If you have an arrest record or a criminal record, you know firsthand the problems that record can bring. You may be passed over for jobs, you may have difficulty securing a loan or housing rental, or you may simply be embarrassed by a past mistake and wish to erase the record of that mistake. One of the most frequently asked questions by people who want their past mistakes expunged is, "How long to I have to wait to clear my record?"
There is no single answer to that question, as it may depend on the type of expungement you are seeking or the conditions of your arrest or conviction. However, as long as you meet the eligibility criteria, you can have your record expunged.
There are two types of expungement in Oklahoma. The first is the expungement of court records following the successful completion of a deferred sentence. The process and procedure for a deferred sentence expungement is detailed in state law in Title 22 Section 991c of the Oklahoma Statutes. In order to receive a deferred sentence, a defendant pleads guilty to the offense, but the judge defers, or delays, sentencing, giving the defendant time to complete probation instead of jail or prison before rendering judgment. If the person successfully complies with all of the terms of his or her probation, at the end of the probationary period, the judge renders a judgment of not guilty and dismisses the case. The court records are updated to reflect a not guilty plea and dismissal of the case, rather than a conviction. The defendant's name is stricken from court records. There is no waiting period for this type of expungement; as soon as the probation is complete, the defendant is eligible for record expungement. However, a Section 991c expungement only applies to court records, and the person's arrest record remains on file with the OSBI.

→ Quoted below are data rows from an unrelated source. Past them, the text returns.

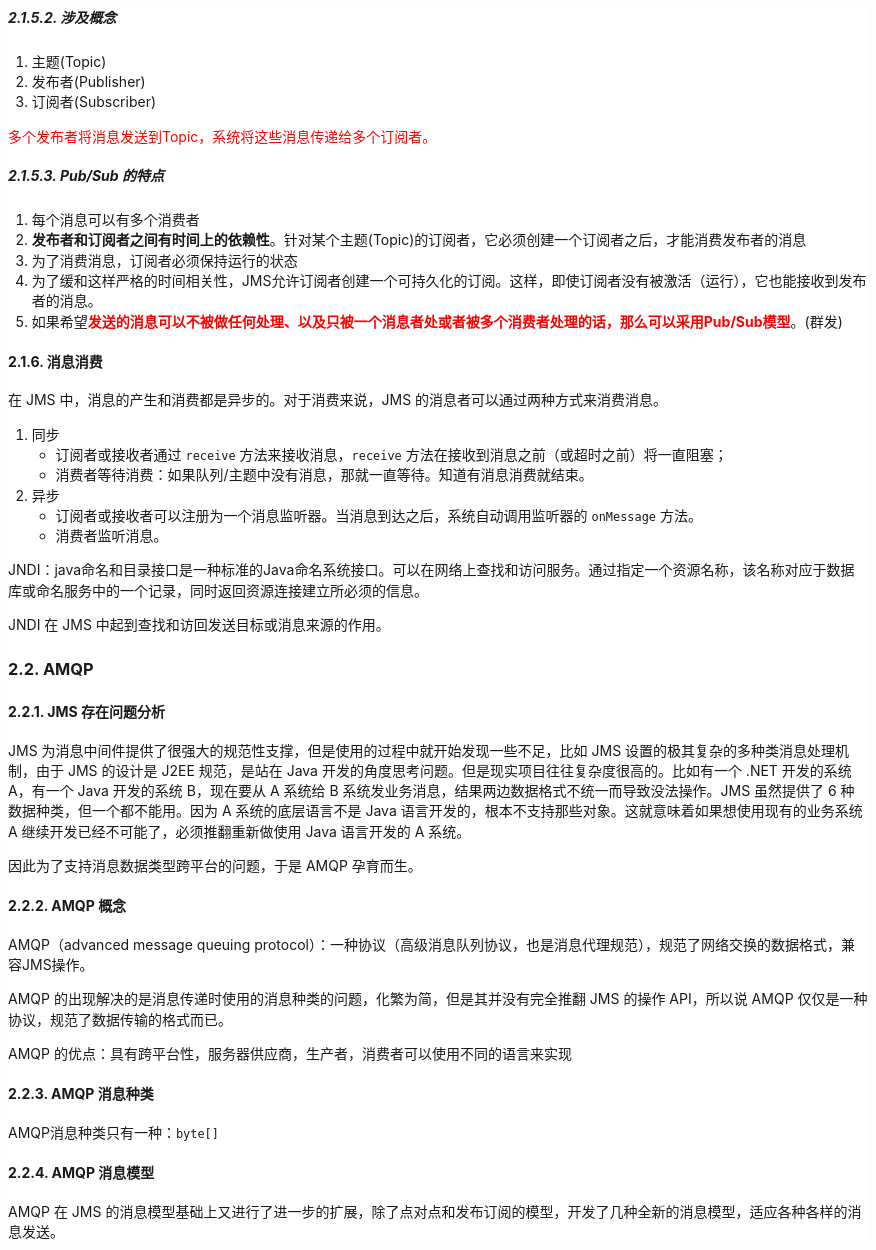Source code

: ##### 2.1.5.2. 涉及概念

1. 主题(Topic)
2. 发布者(Publisher)
3. 订阅者(Subscriber)

<font color=red>多个发布者将消息发送到Topic，系统将这些消息传递给多个订阅者。</font>

##### 2.1.5.3. Pub/Sub 的特点

1. 每个消息可以有多个消费者
2. **发布者和订阅者之间有时间上的依赖性**。针对某个主题(Topic)的订阅者，它必须创建一个订阅者之后，才能消费发布者的消息
3. 为了消费消息，订阅者必须保持运行的状态
4. 为了缓和这样严格的时间相关性，JMS允许订阅者创建一个可持久化的订阅。这样，即使订阅者没有被激活（运行），它也能接收到发布者的消息。
5. 如果希望<font color=red>**发送的消息可以不被做任何处理、以及只被一个消息者处或者被多个消费者处理的话，那么可以采用Pub/Sub模型**</font>。(群发)

#### 2.1.6. 消息消费

在 JMS 中，消息的产生和消费都是异步的。对于消费来说，JMS 的消息者可以通过两种方式来消费消息。

1. 同步
    - 订阅者或接收者通过 `receive` 方法来接收消息，`receive` 方法在接收到消息之前（或超时之前）将一直阻塞；
    - 消费者等待消费：如果队列/主题中没有消息，那就一直等待。知道有消息消费就结束。
2. 异步
    - 订阅者或接收者可以注册为一个消息监听器。当消息到达之后，系统自动调用监听器的 `onMessage` 方法。
    - 消费者监听消息。

JNDI：java命名和目录接口是一种标准的Java命名系统接口。可以在网络上查找和访问服务。通过指定一个资源名称，该名称对应于数据库或命名服务中的一个记录，同时返回资源连接建立所必须的信息。

JNDI 在 JMS 中起到查找和访回发送目标或消息来源的作用。

### 2.2. AMQP

#### 2.2.1. JMS 存在问题分析

JMS 为消息中间件提供了很强大的规范性支撑，但是使用的过程中就开始发现一些不足，比如 JMS 设置的极其复杂的多种类消息处理机制，由于 JMS 的设计是 J2EE 规范，是站在 Java 开发的角度思考问题。但是现实项目往往复杂度很高的。比如有一个 .NET 开发的系统 A，有一个 Java 开发的系统 B，现在要从 A 系统给 B 系统发业务消息，结果两边数据格式不统一而导致没法操作。JMS 虽然提供了 6 种数据种类，但一个都不能用。因为 A 系统的底层语言不是 Java 语言开发的，根本不支持那些对象。这就意味着如果想使用现有的业务系统 A 继续开发已经不可能了，必须推翻重新做使用 Java 语言开发的 A 系统。

因此为了支持消息数据类型跨平台的问题，于是 AMQP 孕育而生。

#### 2.2.2. AMQP 概念

AMQP（advanced message queuing protocol）：一种协议（高级消息队列协议，也是消息代理规范），规范了网络交换的数据格式，兼容JMS操作。

AMQP 的出现解决的是消息传递时使用的消息种类的问题，化繁为简，但是其并没有完全推翻 JMS 的操作 API，所以说 AMQP 仅仅是一种协议，规范了数据传输的格式而已。

AMQP 的优点：具有跨平台性，服务器供应商，生产者，消费者可以使用不同的语言来实现

#### 2.2.3. AMQP 消息种类

AMQP消息种类只有一种：`byte[]`

#### 2.2.4. AMQP 消息模型

AMQP 在 JMS 的消息模型基础上又进行了进一步的扩展，除了点对点和发布订阅的模型，开发了几种全新的消息模型，适应各种各样的消息发送。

Under Title 22 Section 18 of the Oklahoma Statutes, state law describes the various eligibility requirements for a full expungement, which applies to the OSBI record as well as court records. Most of these qualifiers do not require that any specific time has passed since the incident in question:
- an acquittal
- a conviction is reversed on appeal and dismissed through appellate court instructions or through a district attorney's decision to dismiss the case
- factual evidence of innocence
- a full pardon on the basis of actual innocence
- an arrest that did not lead to charges being filed
- a juvenile offense which has been pardoned
- a person was charged with a crime but all charges were dismissed, there are no pending charges or subsequent convictions, and the district attorney will not refile charges
- a person's arrest or charge is the result of mistaken identity through identity theft
There are some situations in which a prescribed period of time must pass without any additional run-ins with the law:
- 2 years have passed since a person completed a deferred sentence for a misdemeanor
- 10 years have passed since a person completed a deferred sentence for a nonviolent felony
- 10 years have passed since a person was convicted of a misdemeanor
- 10 years have passed since a person was convicted of a nonviolent felony, and he or she has received a full pardon
In all of the above cases, there must be no subsequent convictions or pending charges in the interim. Violent felonies are not eligible for expungement.